The promise of creating your own news world — "The Daily Me" — reduces the likelihood of encountering "unexpected ideas and unpopular opinions, a necessary ingredient in any democracy". ...The difficulty of listening to views contrary to your own seems to be the theme for today. As I was walking over to work, I was listening to a fascinating interview (streaming audio) with William Rees (who coined the term "ecological footprint") on Sounds Like Canada, who argued we are neurologically predisposed to filter out bad news and ideas that don't agree with our own.
At the 2006 Online News Association conference in the US a panel of young people was asked by a journalist in the audience whether "reading RSS (Really Simple Syndication) feeds exclusively would stifle discovery of the broader picture". One 15-year-old panellist replied, "I'm not trying to get a broader picture, I'm trying to get what I want."
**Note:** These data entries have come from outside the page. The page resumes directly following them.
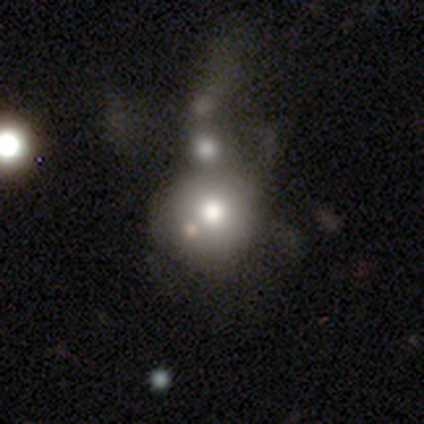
Smooth or featured?
  - smooth: 74% *
  - featured or disk: 15%
  - star or artifact: 12%
How rounded?
  - round: 92% *
  - in between: 8%
  - cigar-shaped: 0%
Merging?
  - merger: 50% *
  - none: 0%
  - minor disturbance: 0%
  - major disturbance: 0%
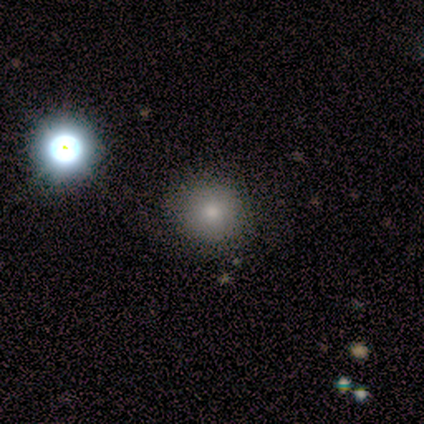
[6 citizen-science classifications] Smooth or featured? smooth (83%)
How rounded? round (80%)
Merging? none (83%)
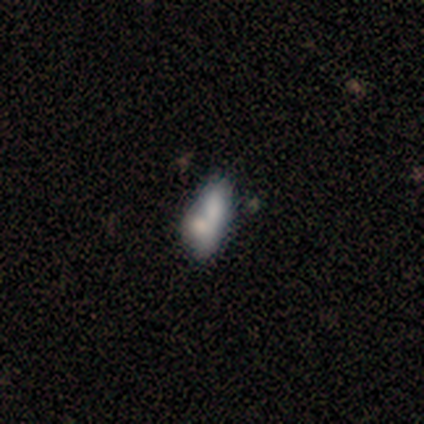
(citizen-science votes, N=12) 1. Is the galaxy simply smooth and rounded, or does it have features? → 83% smooth, 17% featured or disk, 0% star or artifact.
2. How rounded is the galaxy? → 80% in between, 20% cigar-shaped, 0% round.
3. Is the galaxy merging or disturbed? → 67% merger, 33% minor disturbance, 0% none, 0% major disturbance.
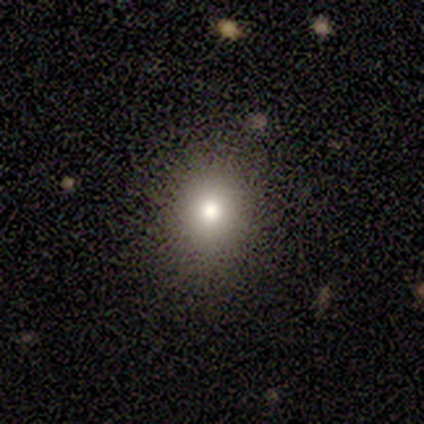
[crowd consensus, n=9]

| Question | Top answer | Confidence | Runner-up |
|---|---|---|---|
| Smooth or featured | smooth | 67% | star or artifact (33%) |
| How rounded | round | 50% | tied: in between (50%) |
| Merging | none | 100% | — |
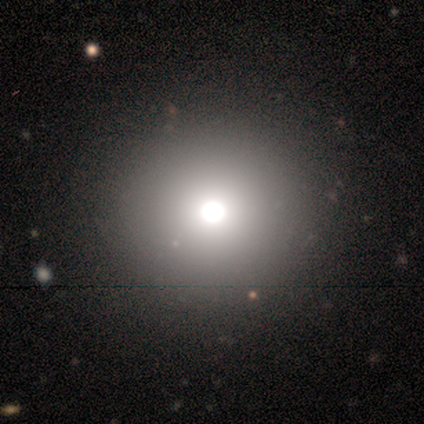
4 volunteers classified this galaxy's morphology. This is possibly a featured or disk galaxy (50%). It is clearly not viewed edge-on (100%). Bar: clearly no (100%). Spiral arm pattern: clearly no (100%). Central bulge: clearly moderate (100%). Merging: clearly none (100%).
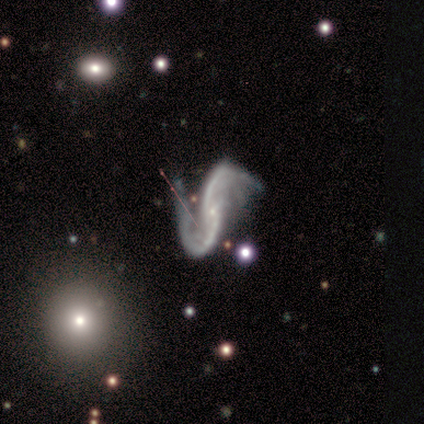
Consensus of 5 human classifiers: Overall: star or artifact (60%; featured or disk 40%).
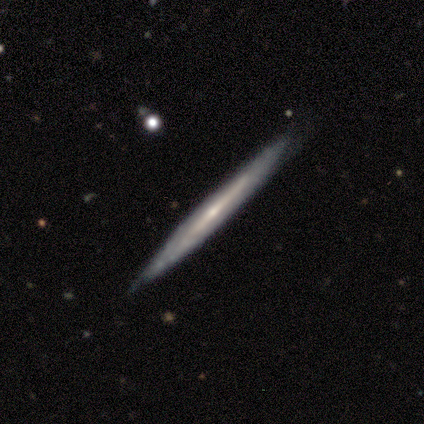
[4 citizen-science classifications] Volunteers were most divided on "merging": none: 67%, minor disturbance: 33%, major disturbance: 0%, merger: 0%. More confident: edge-on disk — yes (100%); edge-on bulge — none (100%); smooth or featured — featured or disk (75%).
I've talked about this phenomenon at least once before, if not more often (just can't find the posts). It worries me terribly. From home schooling to higher education, it becomes possible to spend your entire educational career with people who agree with you.
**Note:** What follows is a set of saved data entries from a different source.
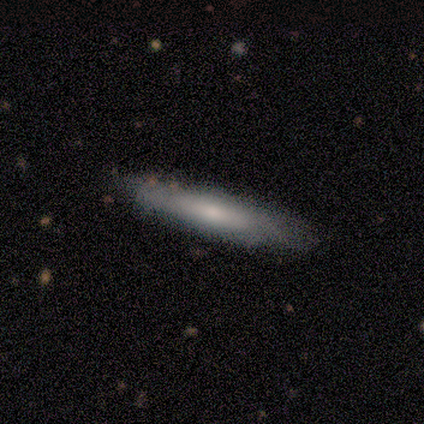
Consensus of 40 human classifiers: Smooth or featured?
  - smooth: 62% *
  - featured or disk: 35%
  - star or artifact: 2%
How rounded?
  - cigar-shaped: 84% *
  - in between: 16%
  - round: 0%
Merging?
  - none: 77% *
  - minor disturbance: 3%
  - major disturbance: 3%
  - merger: 0%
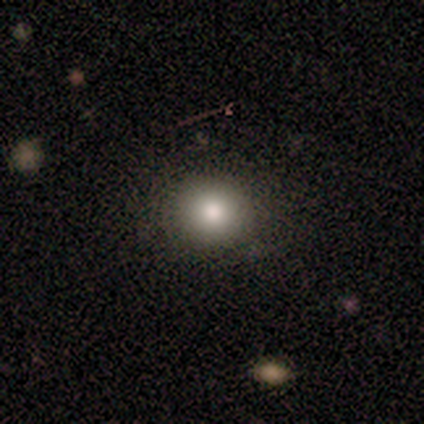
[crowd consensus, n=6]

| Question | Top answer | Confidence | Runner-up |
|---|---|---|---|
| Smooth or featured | smooth | 100% | — |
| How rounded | round | 83% | in between (17%) |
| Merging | none | 100% | — |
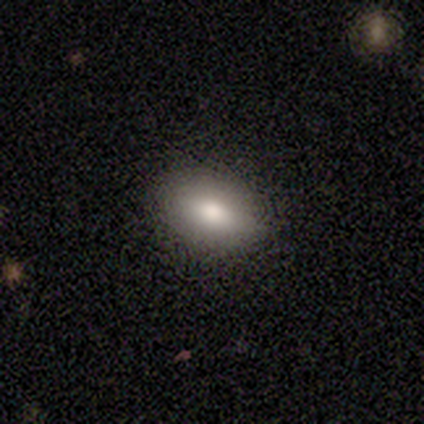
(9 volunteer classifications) smooth 89%, featured or disk 11%, star or artifact 0%. Down the decision tree: how rounded — in between (75%); merging — none (89%).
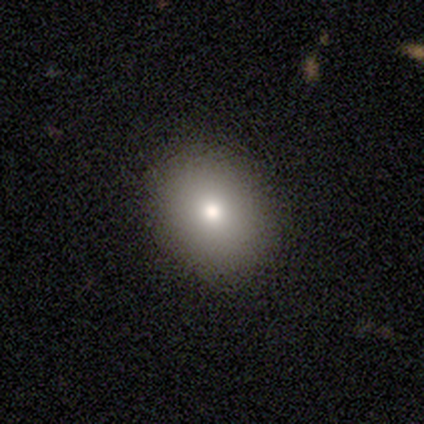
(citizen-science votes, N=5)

I'm wondering a lot if scientists are better at making these serendipitous discoveries and compiling the broader picture or not. My initial expectation is not as much as it used to be, since more and more research is being guided by directed searches through Google Scholar and PubMed rather than thumbing through printed journals in library stacks, as I did through most of my undergraduate career.
On the other hand, I suspect that researchers, by the nature of their training to seek out alternative explanations and to look at evidence, may have slightly -- ever so slightly -- wider filters than the general population. A scientist should be less likely to discount an idea because of its source. But there's no doubt it's a hard task to do.